From the entries that follow, reproduce exactly and only the lines from the line with "County clerk applies" to the line with "(35 ILCS 200/18 40)", endpoints included.

┌─ INPUT MATERIAL

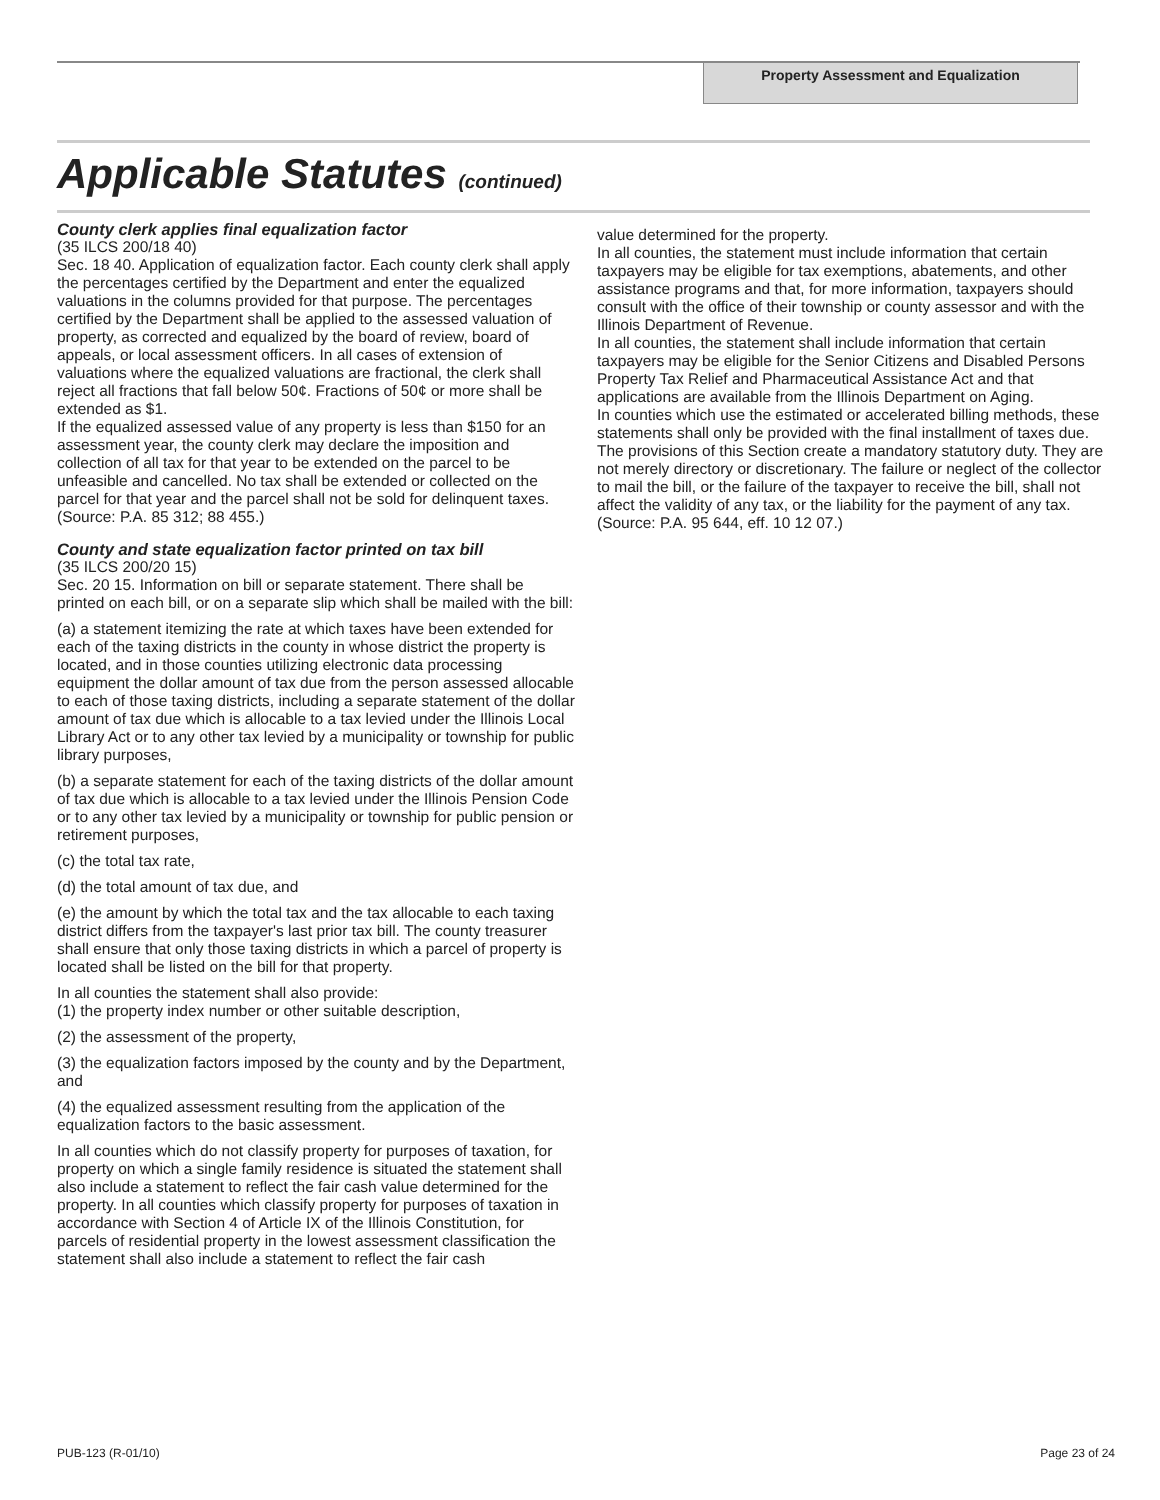Property Assessment and Equalization
Applicable Statutes (continued)
County clerk applies final equalization factor
(35 ILCS 200/18 40)
Sec. 18 40. Application of equalization factor. Each county clerk shall apply the percentages certified by the Department and enter the equalized valuations in the columns provided for that purpose. The percentages certified by the Department shall be applied to the assessed valuation of property, as corrected and equalized by the board of review, board of appeals, or local assessment officers. In all cases of extension of valuations where the equalized valuations are fractional, the clerk shall reject all fractions that fall below 50¢. Fractions of 50¢ or more shall be extended as $1.
If the equalized assessed value of any property is less than $150 for an assessment year, the county clerk may declare the imposition and collection of all tax for that year to be extended on the parcel to be unfeasible and cancelled. No tax shall be extended or collected on the parcel for that year and the parcel shall not be sold for delinquent taxes.
(Source: P.A. 85 312; 88 455.)
County and state equalization factor printed on tax bill
(35 ILCS 200/20 15)
Sec. 20 15. Information on bill or separate statement. There shall be printed on each bill, or on a separate slip which shall be mailed with the bill:
(a) a statement itemizing the rate at which taxes have been extended for each of the taxing districts in the county in whose district the property is located, and in those counties utilizing electronic data processing equipment the dollar amount of tax due from the person assessed allocable to each of those taxing districts, including a separate statement of the dollar amount of tax due which is allocable to a tax levied under the Illinois Local Library Act or to any other tax levied by a municipality or township for public library purposes,
(b) a separate statement for each of the taxing districts of the dollar amount of tax due which is allocable to a tax levied under the Illinois Pension Code or to any other tax levied by a municipality or township for public pension or retirement purposes,
(c) the total tax rate,
(d) the total amount of tax due, and
(e) the amount by which the total tax and the tax allocable to each taxing district differs from the taxpayer's last prior tax bill. The county treasurer shall ensure that only those taxing districts in which a parcel of property is located shall be listed on the bill for that property.
In all counties the statement shall also provide:
(1) the property index number or other suitable description,
(2) the assessment of the property,
(3) the equalization factors imposed by the county and by the Department, and
(4) the equalized assessment resulting from the application of the equalization factors to the basic assessment.
In all counties which do not classify property for purposes of taxation, for property on which a single family residence is situated the statement shall also include a statement to reflect the fair cash value determined for the property. In all counties which classify property for purposes of taxation in accordance with Section 4 of Article IX of the Illinois Constitution, for parcels of residential property in the lowest assessment classification the statement shall also include a statement to reflect the fair cash
value determined for the property.
In all counties, the statement must include information that certain taxpayers may be eligible for tax exemptions, abatements, and other assistance programs and that, for more information, taxpayers should consult with the office of their township or county assessor and with the Illinois Department of Revenue.
In all counties, the statement shall include information that certain taxpayers may be eligible for the Senior Citizens and Disabled Persons Property Tax Relief and Pharmaceutical Assistance Act and that applications are available from the Illinois Department on Aging.
In counties which use the estimated or accelerated billing methods, these statements shall only be provided with the final installment of taxes due. The provisions of this Section create a mandatory statutory duty. They are not merely directory or discretionary. The failure or neglect of the collector to mail the bill, or the failure of the taxpayer to receive the bill, shall not affect the validity of any tax, or the liability for the payment of any tax.
(Source: P.A. 95 644, eff. 10 12 07.)
PUB-123 (R-01/10) Page 23 of 24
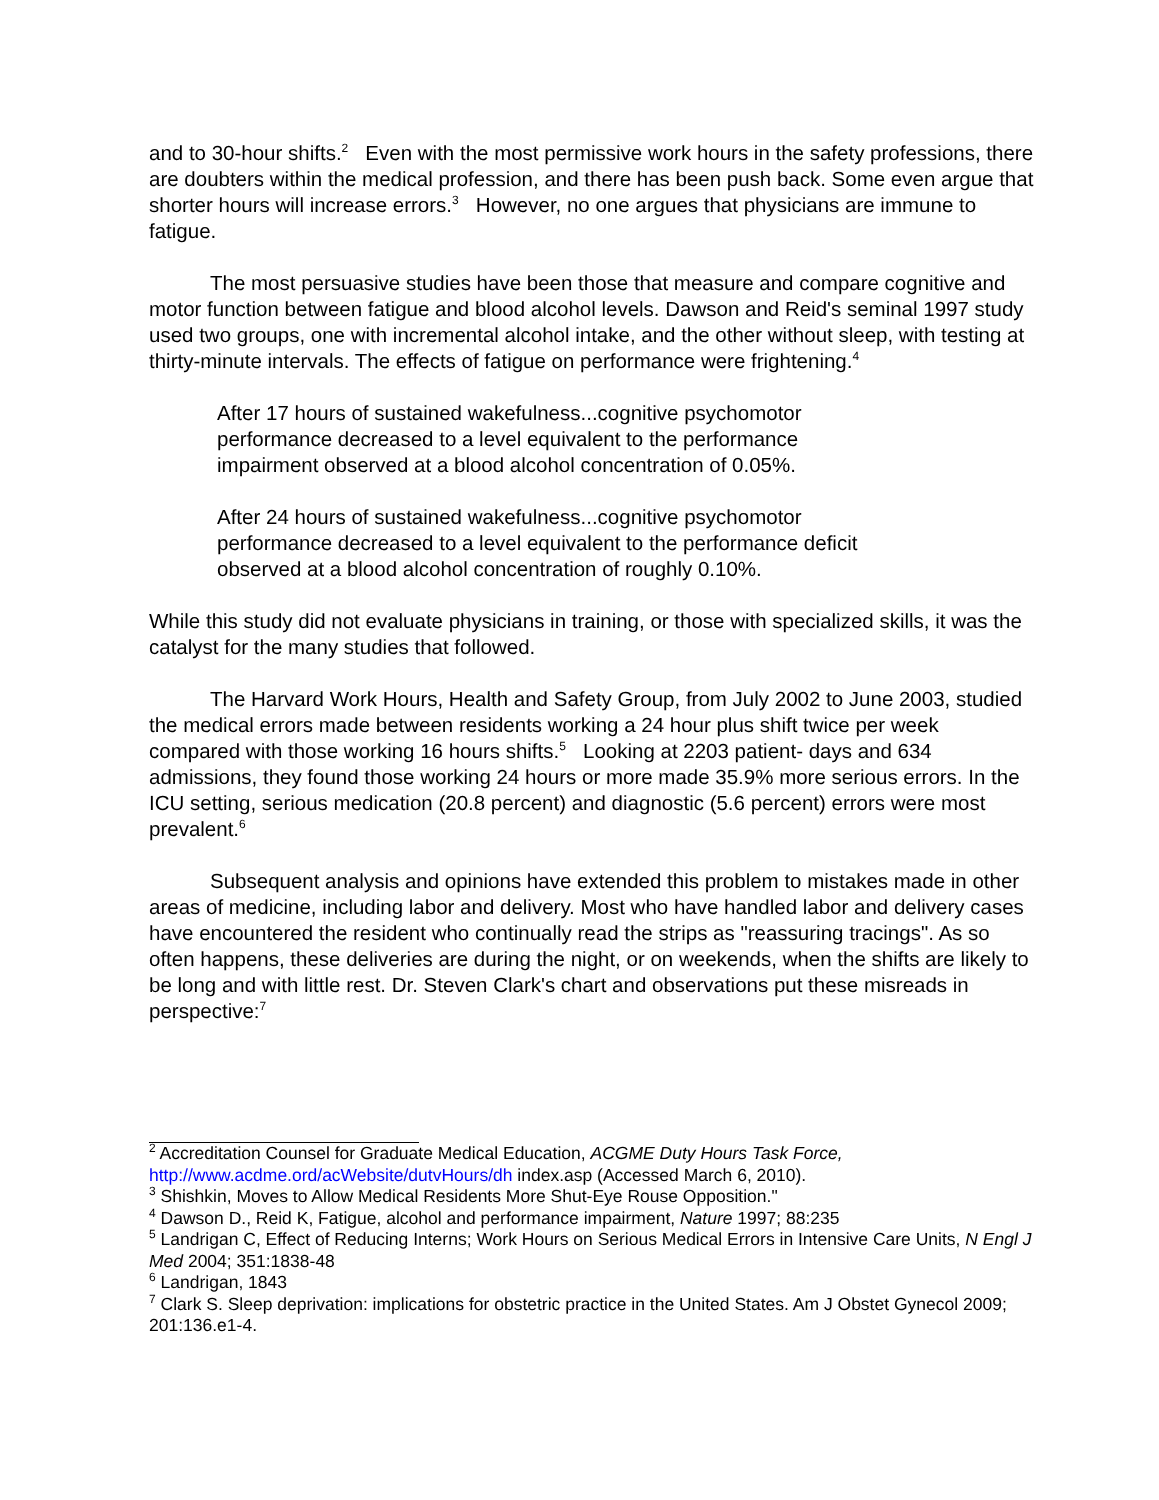and to 30-hour shifts.<sup>2</sup> Even with the most permissive work hours in the safety professions, there are doubters within the medical profession, and there has been push back. Some even argue that shorter hours will increase errors.<sup>3</sup> However, no one argues that physicians are immune to fatigue.
The most persuasive studies have been those that measure and compare cognitive and motor function between fatigue and blood alcohol levels. Dawson and Reid's seminal 1997 study used two groups, one with incremental alcohol intake, and the other without sleep, with testing at thirty-minute intervals. The effects of fatigue on performance were frightening.<sup>4</sup>
After 17 hours of sustained wakefulness...cognitive psychomotor performance decreased to a level equivalent to the performance impairment observed at a blood alcohol concentration of 0.05%.
After 24 hours of sustained wakefulness...cognitive psychomotor performance decreased to a level equivalent to the performance deficit observed at a blood alcohol concentration of roughly 0.10%.
While this study did not evaluate physicians in training, or those with specialized skills, it was the catalyst for the many studies that followed.
The Harvard Work Hours, Health and Safety Group, from July 2002 to June 2003, studied the medical errors made between residents working a 24 hour plus shift twice per week compared with those working 16 hours shifts.<sup>5</sup> Looking at 2203 patient- days and 634 admissions, they found those working 24 hours or more made 35.9% more serious errors. In the ICU setting, serious medication (20.8 percent) and diagnostic (5.6 percent) errors were most prevalent.<sup>6</sup>
Subsequent analysis and opinions have extended this problem to mistakes made in other areas of medicine, including labor and delivery. Most who have handled labor and delivery cases have encountered the resident who continually read the strips as "reassuring tracings". As so often happens, these deliveries are during the night, or on weekends, when the shifts are likely to be long and with little rest. Dr. Steven Clark's chart and observations put these misreads in perspective:<sup>7</sup>
<sup>2</sup> Accreditation Counsel for Graduate Medical Education, ACGME Duty Hours Task Force, http://www.acdme.ord/acWebsite/dutvHours/dh index.asp (Accessed March 6, 2010).
<sup>3</sup> Shishkin, Moves to Allow Medical Residents More Shut-Eye Rouse Opposition."
<sup>4</sup> Dawson D., Reid K, Fatigue, alcohol and performance impairment, Nature 1997; 88:235
<sup>5</sup> Landrigan C, Effect of Reducing Interns; Work Hours on Serious Medical Errors in Intensive Care Units, N Engl J Med 2004; 351:1838-48
<sup>6</sup> Landrigan, 1843
<sup>7</sup> Clark S. Sleep deprivation: implications for obstetric practice in the United States. Am J Obstet Gynecol 2009; 201:136.e1-4.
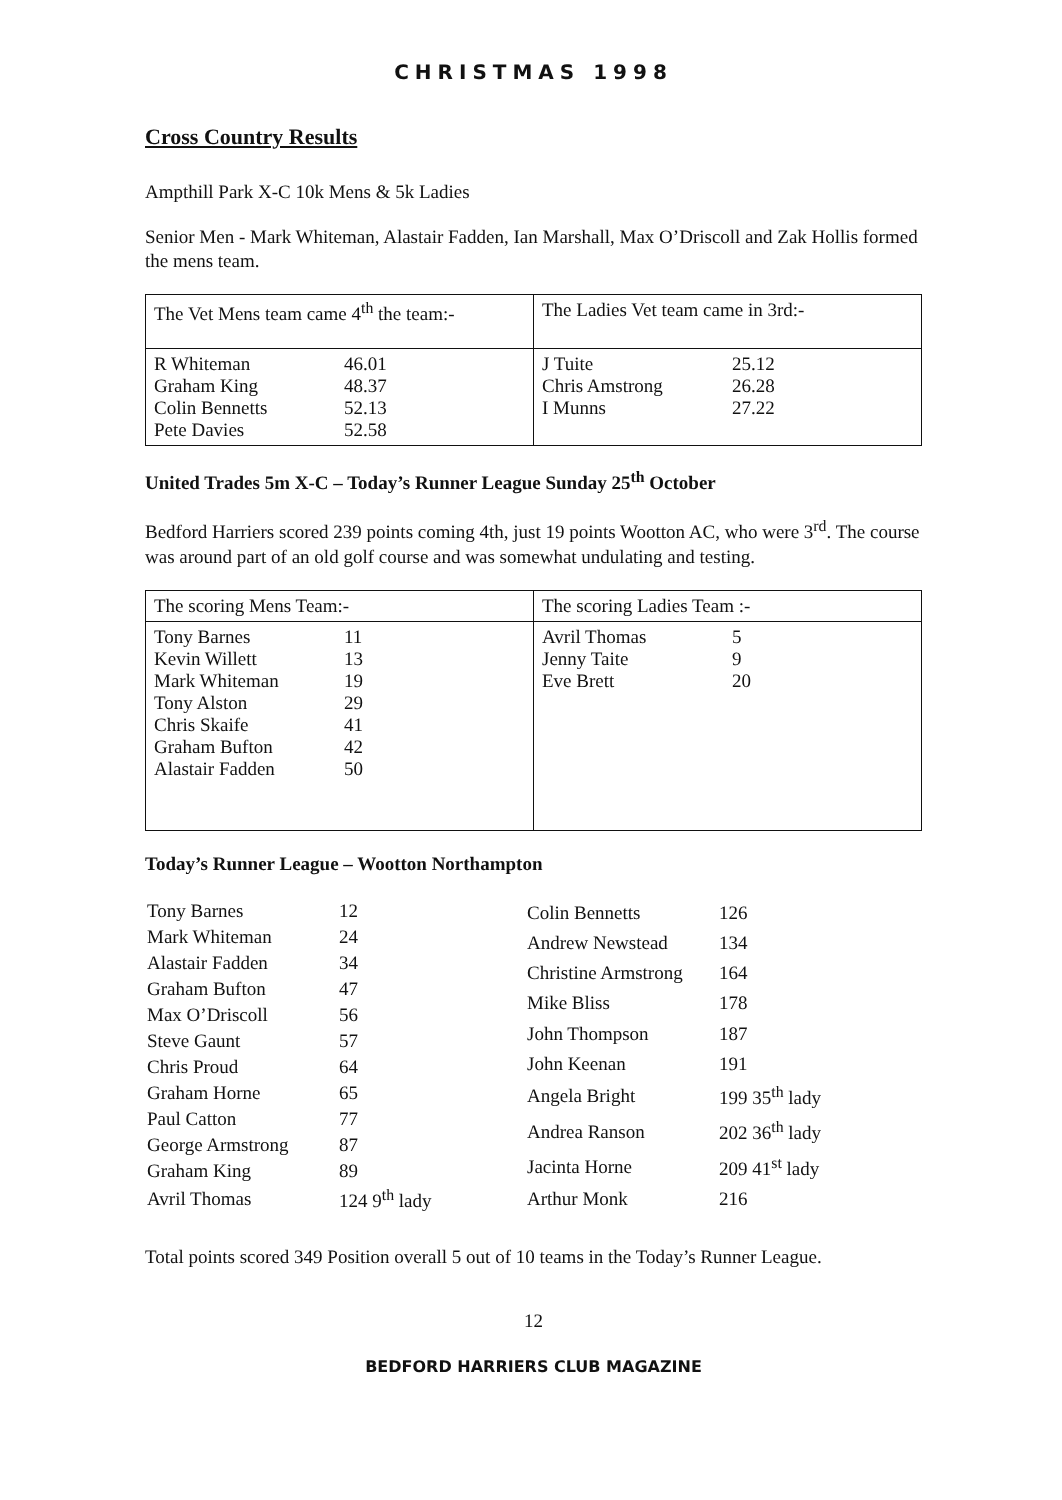CHRISTMAS 1998
Cross Country Results
Ampthill Park X-C 10k Mens & 5k Ladies
Senior Men - Mark Whiteman, Alastair Fadden, Ian Marshall, Max O’Driscoll and Zak Hollis formed the mens team.
| The Vet Mens team came 4<sup>th</sup> the team:- | The Ladies Vet team came in 3rd:- |
| / R Whiteman / 46.01 / / Graham King / 48.37 / / Colin Bennetts / 52.13 / / Pete Davies / 52.58 / | / J Tuite / 25.12 / / Chris Amstrong / 26.28 / / I Munns / 27.22 / |
United Trades 5m X-C – Today’s Runner League Sunday 25<sup>th</sup> October
Bedford Harriers scored 239 points coming 4th, just 19 points Wootton AC, who were 3<sup>rd</sup>. The course was around part of an old golf course and was somewhat undulating and testing.
| The scoring Mens Team:- | The scoring Ladies Team :- |
| / Tony Barnes / 11 / / Kevin Willett / 13 / / Mark Whiteman / 19 / / Tony Alston / 29 / / Chris Skaife / 41 / / Graham Bufton / 42 / / Alastair Fadden / 50 / | / Avril Thomas / 5 / / Jenny Taite / 9 / / Eve Brett / 20 / |
Today’s Runner League – Wootton Northampton
| Tony Barnes | 12 |
| Mark Whiteman | 24 |
| Alastair Fadden | 34 |
| Graham Bufton | 47 |
| Max O’Driscoll | 56 |
| Steve Gaunt | 57 |
| Chris Proud | 64 |
| Graham Horne | 65 |
| Paul Catton | 77 |
| George Armstrong | 87 |
| Graham King | 89 |
| Avril Thomas | 124 9<sup>th</sup> lady |
| Colin Bennetts | 126 |
| Andrew Newstead | 134 |
| Christine Armstrong | 164 |
| Mike Bliss | 178 |
| John Thompson | 187 |
| John Keenan | 191 |
| Angela Bright | 199 35<sup>th</sup> lady |
| Andrea Ranson | 202 36<sup>th</sup> lady |
| Jacinta Horne | 209 41<sup>st</sup> lady |
| Arthur Monk | 216 |
Total points scored 349 Position overall 5 out of 10 teams in the Today’s Runner League.
12
BEDFORD HARRIERS CLUB MAGAZINE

└─

§ TASK RESULT
County clerk applies final equalization factor
(35 ILCS 200/18 40)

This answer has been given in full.